心の自分史をつづる・・
水色の蝶
松岡 美峰子
母の形見の水色の扇子には
一匹の蝶が眠っている
目をさますのは短い夏の間だけ
扇子をそよがせると
蝶もひらりひらりと翅
(はね)
をひるがえす
夕暮れのプラットホーム
仕事帰りの人々が汗をふきながら
電車を待っている
ある人は早く帰って
シャワーを浴びたいと思う
ある人はビールを飲みたいと思う
私はバッグの中から水色の扇子をとりだし
小さく揺らしてみる
むし暑いタクシーの中で
母は扇子を開き仄かな風を送ってくれた
思いがけないほどの涼しさ
「そうよ だからいつも持っているのよ」
笑って言った
あなたがいなくなって
本当にひとりになりました
でも扇子を開くと今も隣に母がいる
母の声が聞こえる
「いつも持っているのよ」
ひらりひらりと心をなでてくれる
水色の蝶が飛ぶ
◇ ◆ ◇
作者から
去年の夏地下鉄の中で、私の前の座席にすわっている年配の女性が静かに扇子を揺らしていました。
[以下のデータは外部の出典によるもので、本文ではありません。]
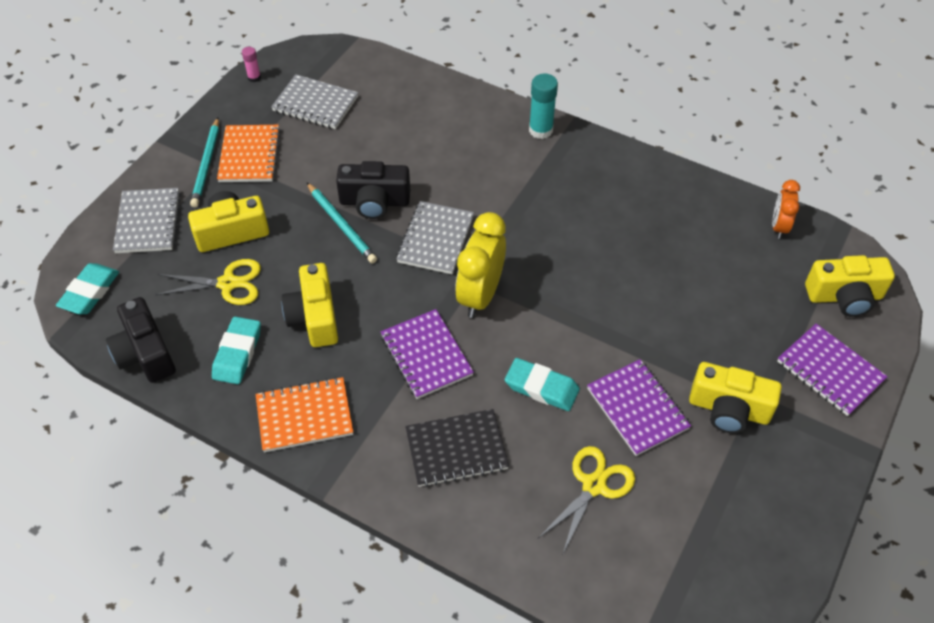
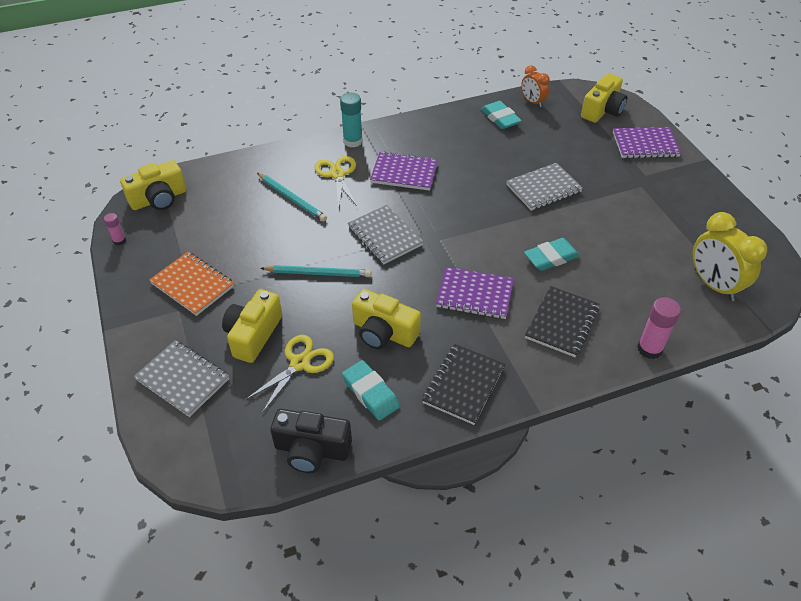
camera: 50 degrees left, 5 degrees down
(90, 292) = (209, 455): turquoise eraser -> turquoise eraser (500, 118)
(207, 164) = (169, 313): turquoise pencil -> turquoise pencil (292, 198)
(304, 416) = (463, 385): orange notebook -> black notebook
(315, 104) = (191, 224): grey notebook -> grey notebook (543, 188)
(374, 202) = (318, 246): black camera -> none
(480, 295) = (453, 242): yellow clock -> yellow clock (713, 285)
(492, 548) = (649, 349): none -> pink glue stick
(594, 485) = (641, 277): yellow scissors -> yellow scissors (337, 174)
(637, 408) = (603, 228): purple notebook -> purple notebook (404, 173)
(728, 409) = (636, 194): yellow camera -> yellow camera (159, 199)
車内の冷房は適当で扇子を使う必要もない感じでしたが、ご本人はとても気持ちよさそうでした。その時扇子の動きはとても優雅で、まるで揚羽蝶のようだと思ったのが、この詩ができるきっかけでした。
私の母は夏になると必ずバッグの中に扇子を入れていました。
病院の待合室やタクシーの中など冷房があまり効かない場所や、陽射しが眩しい時顔に翳
(かざ)
したり。水色の扇子はずいぶん前に姉が贈ったもので、実際は桔梗や薄
(すすき)
などが描かれています。
いつも穏やかで人を悪く言うことはほとんどなかった母は、5年前に他界しました。父が逝って3年目の冬でした。
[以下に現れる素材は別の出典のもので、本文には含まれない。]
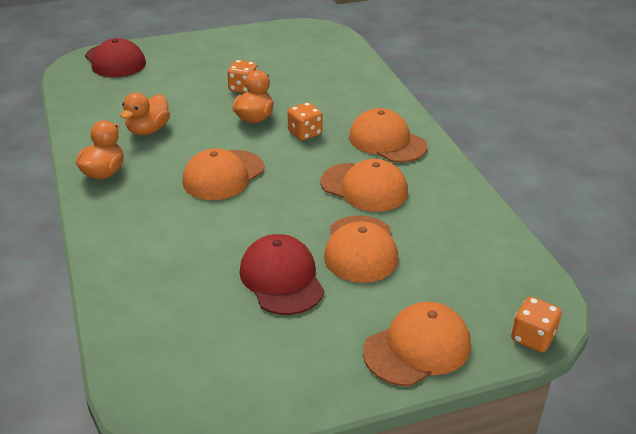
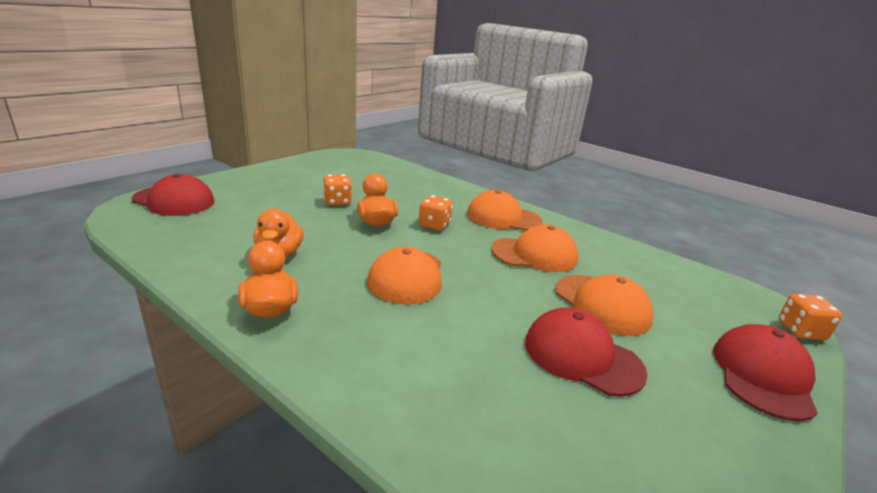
camera: 35 degrees left, 10 degrees down
(417, 348) = (762, 375): orange cap -> red cap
私がいつも乗り降りする地下鉄の駅の構内にあるミニ・ギャラリーに「水色の蝶」の展示を思いついたのは2か月前。
ふだんは絵手紙や俳句などですが、ほっとする内容の短詩なら読みやすい思ったのです。早速駅の事務所に申し込み、9月末から10月初めの2週間使わせていただくことになりました。
東京・新宿教室の紺野先生に展示の方法などご指導いただき、また期間中に先生始め教室の方たちが見に来て下さいました。
私の一歩はなかなか進まないのですが、今回のこのことは一生懸命書いた水色の蝶が手招きしてくれたように思います。